Enfin, les concours sont tributaires de la disponibilité des membres du jury, ceux-ci étant désignés à parité égale entre l’administration et la représentation du personnel. Or toutes les parties éprouvent des difficultés à trouver du personnel compétent et disponible pour siéger dans un jury de concours. Non seulement un manque de coopération entre EPSO et les institutions en est la cause, mais l’absence totale de reconnaissance des travaux dans l’intérêt du service ne facilite pas l’engagement du personnel dans ces tâches. De plus, les managers sont souvent réticents à libérer leurs agents les plus performants pour assurer ces tâches.
Conclusion
Face à ces problématiques, la Cour des Comptes a émis plusieurs recommandations auxquelles R&D souscrit pleinement :
1) remédier aux faiblesses décelées dans le processus de sélection,
2) mettre en place un nouveau cadre de sélection pour les concours spécialisés,
3) améliorer la capacité d’EPSO à s’adapter à un environnement de recrutement en mutation rapide.
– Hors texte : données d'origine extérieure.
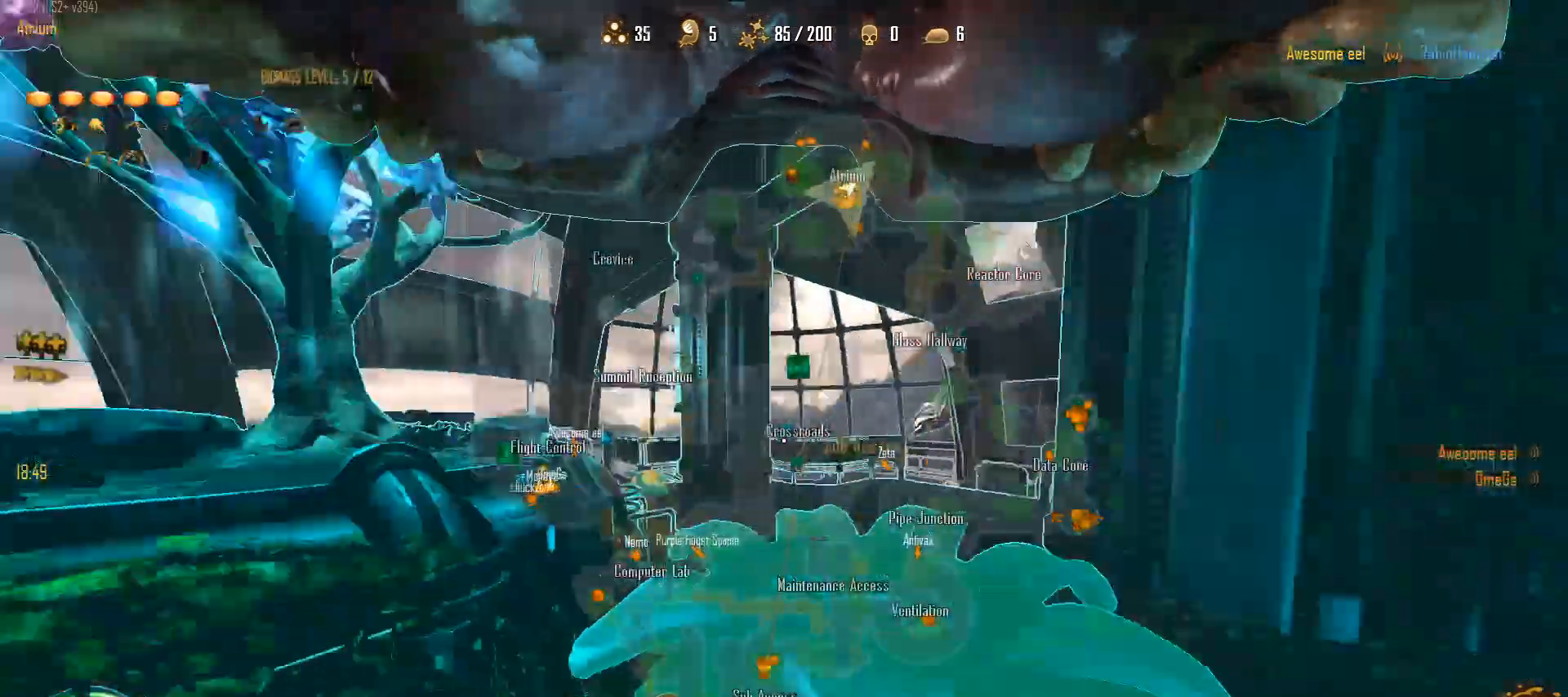
{"keys": ["c", "w"], "mouse": [], "mouse_move": "right", "events": [[483, "a", "up"]]}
R&D demande à ce que ces recommandations s’insèrent dans le cadre plus général de la stratégie HR. Il s’agit en effet de développer une approche holistique de la question du recrutement et non pas d’inventer des procédures de type rustine comme le JPP ou la sélection d’agents temporaires pour pallier à des problèmes spécifiques car, au-delà du recrutement c’est toute l’évolution de carrière qui est mise en cause.
A cet égard, R&D rappelle son attachement aux principes de base de la fonction publique : égalité de traitement entre les candidats, concours avec des épreuves anonymes. R&D a toujours œuvré en ce sens en permettant à tous les candidats potentiels de se former, et ceci gratuitement car il ne s’agit pas d’une affaire de « business » sur le dos des collègues.
Non, l’avenir de tous ceux qui se dédient au service public européen est une affaire trop importante pour qu’elle ne soit pas enfin sérieusement réformée.